Big and fat or small and skinny, California asparagus is a power vegetable and kind of a big deal. Check out these interesting facts that you may not know about Stockton’s celebrated crop.
Asparagus has been cultivated for 2,500 years and for almost 150 years in the United States.
White asparagus and green asparagus come from the same plant. Green asparagus gets its color from sunlight. When the plant breaks through the ground, the sun hits it, turning it green. For white asparagus, sunlight is prevented from touching the plant by piling dirt on top of the stalks so the asparagus matures underground. Once the tip breaks through the surface, the stalk is cut with a special knife beneath the ground.
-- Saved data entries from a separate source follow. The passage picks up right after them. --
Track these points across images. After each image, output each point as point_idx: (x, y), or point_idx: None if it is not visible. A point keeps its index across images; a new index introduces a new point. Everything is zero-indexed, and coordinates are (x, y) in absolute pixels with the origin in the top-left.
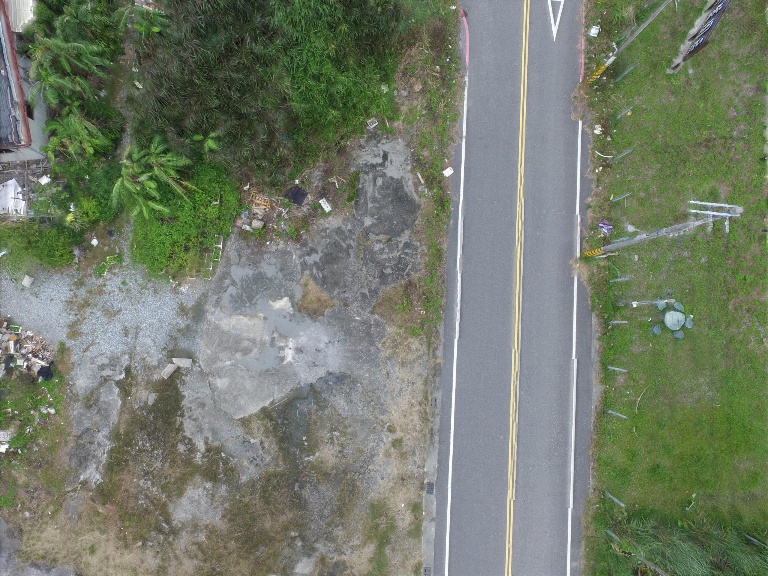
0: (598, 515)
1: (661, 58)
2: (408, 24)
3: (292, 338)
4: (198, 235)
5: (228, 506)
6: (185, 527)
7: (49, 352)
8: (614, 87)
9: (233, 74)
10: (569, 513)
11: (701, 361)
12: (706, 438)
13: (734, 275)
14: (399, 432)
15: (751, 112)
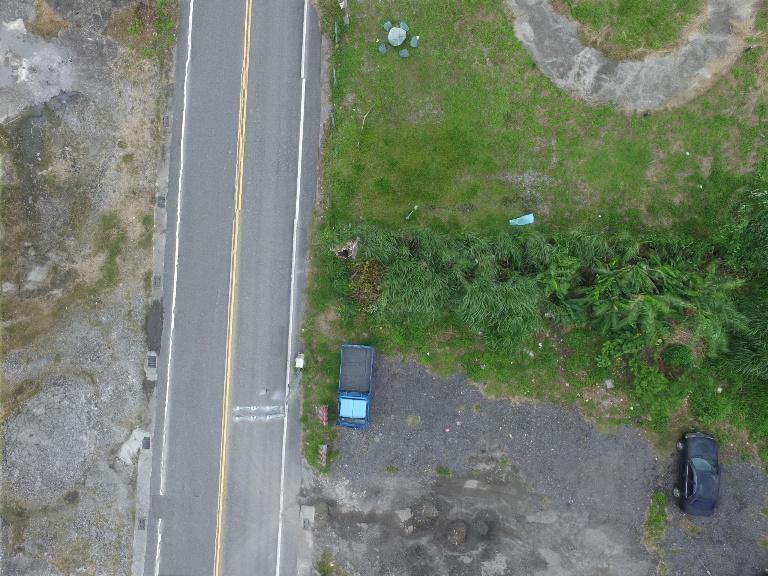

Despite coming from the same plant, there are variations in nutritional value between green and white asparagus. Green asparagus tends to have higher levels of nutrients, such as protein, as well as ascorbic acid, calcium, thiamin, and niacin. White asparagus generally has lower antioxidant content than green spears.
Did you know that before harvesting, asparagus spends up to three years in the ground? First the seed is planted, then the plant is harvested to give more room for growth, and then it is harvested for a full season once it is fully matured.
If you watch closely, you can actually see asparagus grow! During warm weather (around 90 degrees), asparagus can grow up to 7 inches in a single day. Asparagus beds are cut daily, and the harvesting period lasts around 70 to 80 days.
Asparagus plants are perennial vegetables that produce tasty, tender spears year after year. It takes asparagus approximately two to three years from seed to harvest to your table. While it is slow to mature into to a crop producing vegetable, an asparagus plant can last up to roughly 20 years!
California is among the top 3 states in asparagus production. Other states that produce bunches of asparagus include Washington and Michigan, while others produce very small quantities.